## PAGE TEXT:

[Start of Attachment]

The stock villain delivers — though don’t expect an unbiased investigation

As we finish up the 52nd month of the Obama administration, it seems pretty clear that it has been among the least scandal-ridden in recent memory. No impeachments. No outing of CIA operatives. Just some minor mistakes blown out of proportion by the Republicans but that gained little traction.

Enter the Internal Revenue Service.

The Internal Revenue Service’s special scrutiny of small-government groups applying for tax-exempt status went beyond keyword hunts for organizations with “Tea Party” or “Patriot” in their names, to a more overtly ideological search for applicants seeking to “make America a better place to live” or “criticize how the country is being run,” according to part of a draft audit by the inspector general that has been given to Capitol Hill

The head of the division on tax-exempt organizations, Lois Lerner, was briefed on the effort in June 2011, seemingly contradicting her assertion on Friday that she learned of the effort from news reports. But the audit shows that she seemed to work hard to rein in the focus on conservatives and change it to a look at any political advocacy group of any stripe.

But, and this may be key to the way this scandal will unfold, she was not particularly successful doing so and the IRS appears to have continued with a ideological targeting of conservative groups.

[End of Attachment]

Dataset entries
[Start of Attachment]

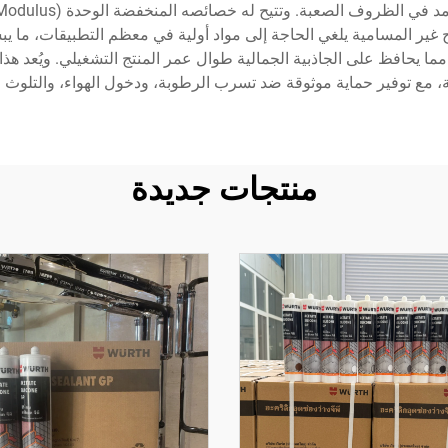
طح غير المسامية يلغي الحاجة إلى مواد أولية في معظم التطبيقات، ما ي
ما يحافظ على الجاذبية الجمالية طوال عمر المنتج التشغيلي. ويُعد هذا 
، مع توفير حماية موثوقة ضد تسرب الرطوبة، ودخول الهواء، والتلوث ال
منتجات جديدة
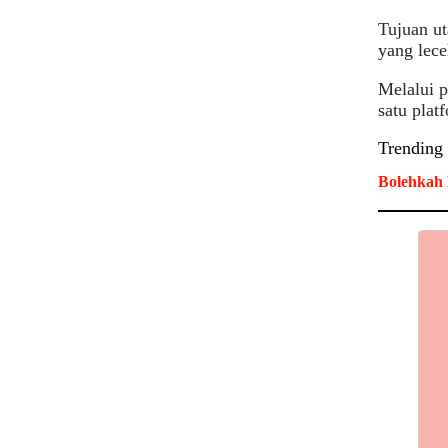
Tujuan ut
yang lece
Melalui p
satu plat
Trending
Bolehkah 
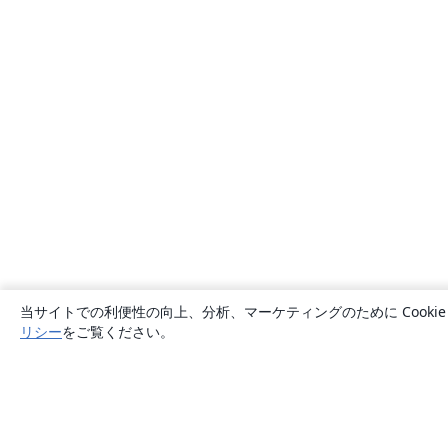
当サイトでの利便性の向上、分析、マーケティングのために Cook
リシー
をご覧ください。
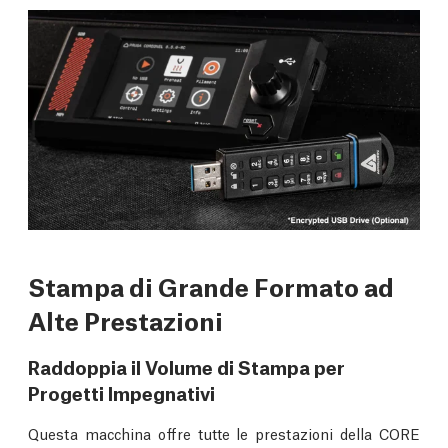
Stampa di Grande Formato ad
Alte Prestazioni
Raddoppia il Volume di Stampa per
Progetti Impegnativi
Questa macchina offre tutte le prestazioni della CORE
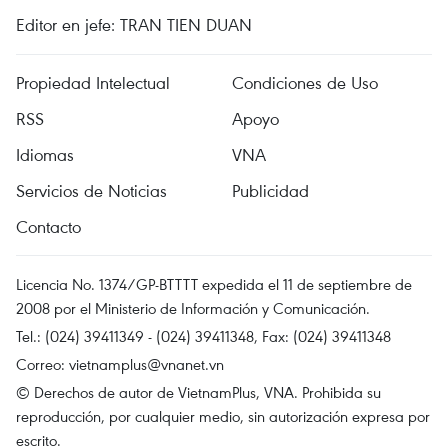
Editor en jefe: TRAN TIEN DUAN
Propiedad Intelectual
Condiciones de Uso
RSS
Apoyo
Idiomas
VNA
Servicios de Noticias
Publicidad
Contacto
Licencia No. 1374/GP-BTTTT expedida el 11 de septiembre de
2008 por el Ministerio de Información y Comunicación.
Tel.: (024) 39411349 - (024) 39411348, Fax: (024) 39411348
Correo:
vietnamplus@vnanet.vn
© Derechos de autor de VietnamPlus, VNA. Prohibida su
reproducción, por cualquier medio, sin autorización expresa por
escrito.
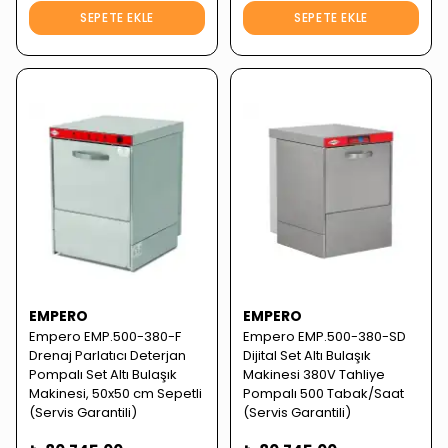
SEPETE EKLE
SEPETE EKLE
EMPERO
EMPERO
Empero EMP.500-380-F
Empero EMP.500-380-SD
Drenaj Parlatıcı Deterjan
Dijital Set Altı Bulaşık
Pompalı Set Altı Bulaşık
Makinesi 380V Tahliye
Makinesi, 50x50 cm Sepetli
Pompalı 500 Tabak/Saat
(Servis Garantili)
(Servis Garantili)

[End of Attachment]
[Start of Attachment]

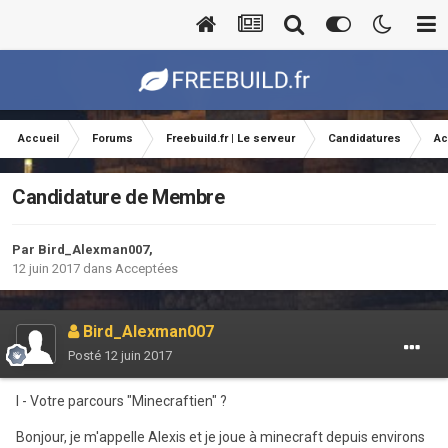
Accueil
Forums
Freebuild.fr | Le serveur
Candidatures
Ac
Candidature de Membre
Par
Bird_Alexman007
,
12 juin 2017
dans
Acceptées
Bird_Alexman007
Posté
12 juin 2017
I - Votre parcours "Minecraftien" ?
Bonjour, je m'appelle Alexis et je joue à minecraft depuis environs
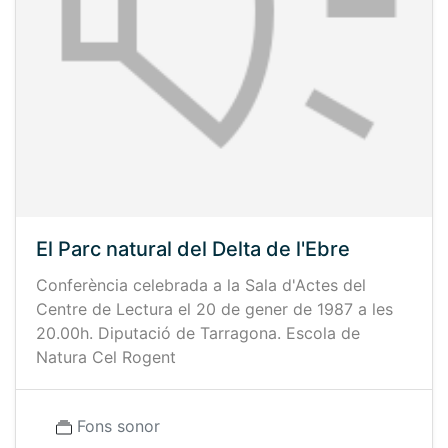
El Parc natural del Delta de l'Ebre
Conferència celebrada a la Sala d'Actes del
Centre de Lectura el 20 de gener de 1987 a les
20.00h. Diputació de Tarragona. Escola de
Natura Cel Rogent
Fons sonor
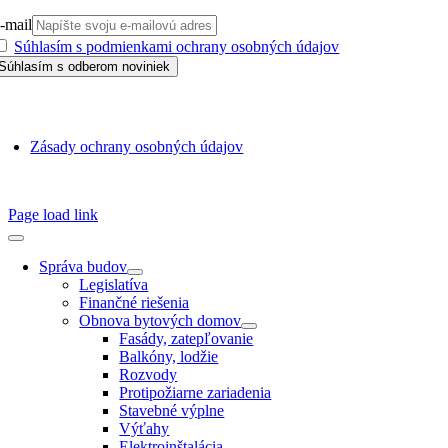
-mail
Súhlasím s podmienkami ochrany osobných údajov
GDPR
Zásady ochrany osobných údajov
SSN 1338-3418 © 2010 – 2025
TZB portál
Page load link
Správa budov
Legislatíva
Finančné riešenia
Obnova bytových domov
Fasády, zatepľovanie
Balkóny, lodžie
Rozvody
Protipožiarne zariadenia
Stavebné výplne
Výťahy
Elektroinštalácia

[End of Attachment]

## WORK REQUIRED:
Extend the article on the IRS scrutiny of conservative groups, picking up right after its final sentence. These items were drawn from a separate source.

## RESPONSE:
The IRS, of course, offers the perfect stock villain for anti-government fantasists. No one likes the tax-collection agency and most people view it with a level of contempt generally reserved for Congress. (Actually, recent polling shows the IRS to be more popular than Congress.) The IRS is viewed, for the most part, as holding too much power over individual taxpayers and having too great a say over how individual taxpayers and groups function in American society.

So a scandal involving the IRS targeting non-profits for political reasons — a scandal with echoes of Dick Cheney’s outing of CIA agent Valerie Plame and Nixon’s use of the federal government to target his enemies — is likely to have legs.

The difference is that this, at least at the moment, appears to have nothing to do with the White House. Obama can cut the scandal off at the knees by immediately calling for an investigation that goes beyond an audit report and by making it clear that his administration will not stand for this kind of behavior.

This won’t stop a Congressional investigation — and it shouldn’t. Congress must investigate, though I have no confidence that its approach will be any less partisan and ideological than the actions allegedly undertaken by the IRS.

A partisan investigation is not an investigation at all and will do nothing more than add to the noise in the political chattersphere. It will not prevent this kind of thing from happening again, which is what the goal should be, and may instead encourage more bad behavior in the future once the White House changes hands.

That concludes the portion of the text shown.